I think providing alternatives to folks that may be concerned about high-density congregate environments is a good idea. The small home model — that’s something we’ve thought about … you’ve got most seniors in the country living in single-family homes and we’re only converting 10% of them. So, it really begs the question, doesn’t it make sense to provide these alternatives?
I think a lot of arguments that have always been there for high density — that it’s the most efficient way to deliver services — that’s changed now, with technology.
Black Lives Matter is also creating a lot of momentum for change. What are your thoughts, particularly as a provider serving a non-white demographic group?
I’m glad you mentioned Black Lives Matter. From my point of view, it really highlights the need for senior housing solutions that serve minorities, immigrant groups.
The country’s aging, but it’s also becoming more diverse.
We have to acknowledge the discrimination within the senior living industry itself in terms of which segments of the market we choose to serve — which submarkets, geographic markets, we choose to enter or not enter. And, obviously, it’s an industry that’s not very diverse, racially. We need to pay attention to this, and [ask] what are we doing about it, what are we actively doing?
As you said, the industry’s leadership isn’t particularly diverse. Can you talk about that issue and the need for change?
Absolutely. I think there’s a lack of awareness and understanding of what people out there need.
We were responding to a demographic that’s been called the “Browning of the graying of America.” Obviously, the country’s aging, but it’s also becoming more diverse. Overlay those two phenomena.
The African-American elderly population is growing at a much faster rate than the white elderly population. The Hispanic population is growing at a much higher rate, the Asian population is growing at a much higher rate. What’s interesting is real estate should be driven by data, and if you look at the data, that’s what it tells you. I think there is a fear of addressing that because people don’t understand how to serve that need or they’re not educated about the fact that there are people that can pay for it.

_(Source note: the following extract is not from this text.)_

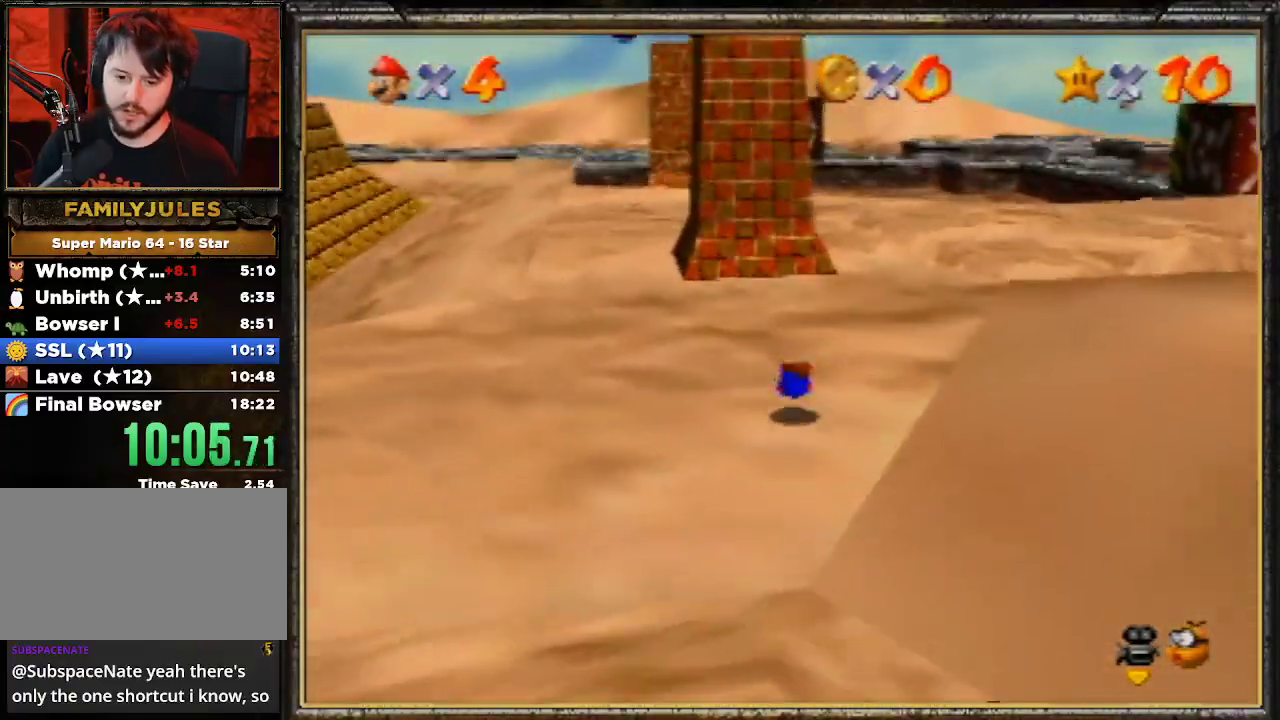
{"buttons": [], "left_stick": "up", "events": [[67, "A", "down"], [100, "B", "down"], [233, "A", "up"], [300, "B", "up"]]}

It’s not that these are markets where people can’t afford it — they can. I do think it’s a missed opportunity by the industry. It’s interesting that you have all these companies looking to expand overseas when we have emerging markets here in the U.S., untapped. They’re sitting on it and they’re just blind to it. I think it’s important just from a business standpoint if not from a moral standpoint.
Where do you fall on the risk tolerance spectrum? Were there sleepless nights in getting started?

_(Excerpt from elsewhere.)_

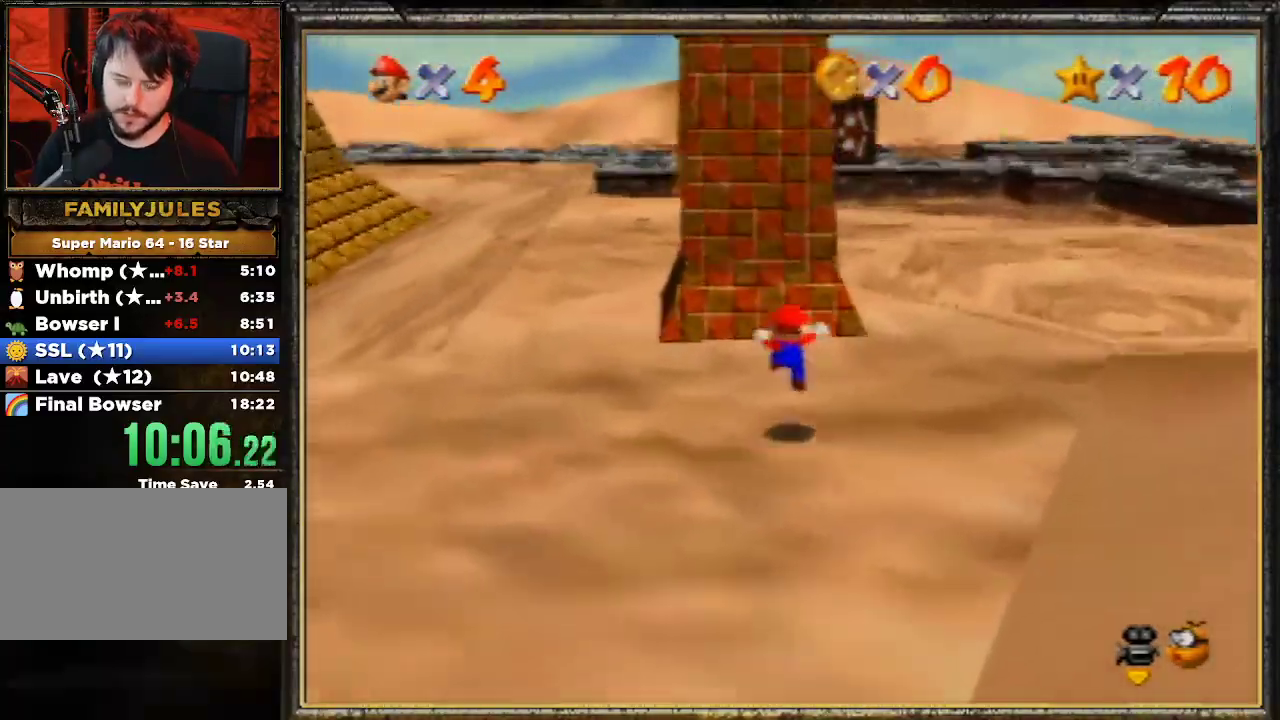
{"buttons": [], "left_stick": "up", "events": []}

I didn’t get paid for years. I had the classic situation of maxed-out credit cards, depleted savings account, nothing left in the bank. We were opening our first community in Santa Clara, and really it was just me basically. We had people doing the renovation and construction, but I was going to pick up the furniture and build the furniture, and I was answering the phones and doing the leasing, and I was opening community director and I was making beds. I did all that.
I don’t know if I saw it as risky. I think risk is part of it. But I think before you even get to risk, you have to believe in something. I think once you believe in something, then you don’t really see it as risky.

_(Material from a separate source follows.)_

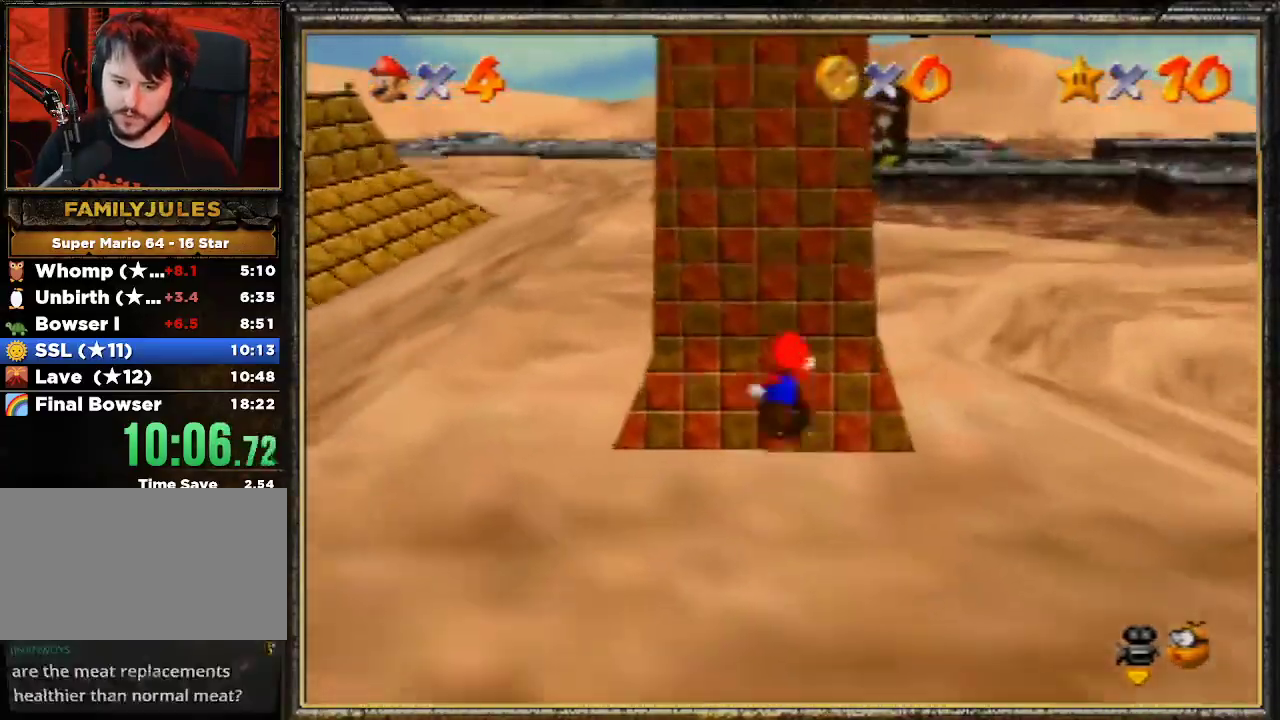
{"buttons": [], "left_stick": "up", "events": []}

There’s all those sayings about the risk of inaction. I think that can be a bigger risk, if you don’t do anything and you keep doing what you’re doing the same way without changing it, that’s risky.
When we were opening our first community, I had my first kid [on the way], we were running out of money, we had the credit card and I was basically living in Santa Clara, because I’d be there until late at night instead of driving home.
Was there a moment when you felt relief? This is going to work?
Yes, there was. I can’t say it was the first day we opened, but it caught on pretty quick. Within the first year, we were full and we had a waiting list. Yes, I did feel that.
I think it’s always healthy to talk about change; how people are thinking differently, doing things differently. Hopefully, that brings some more change.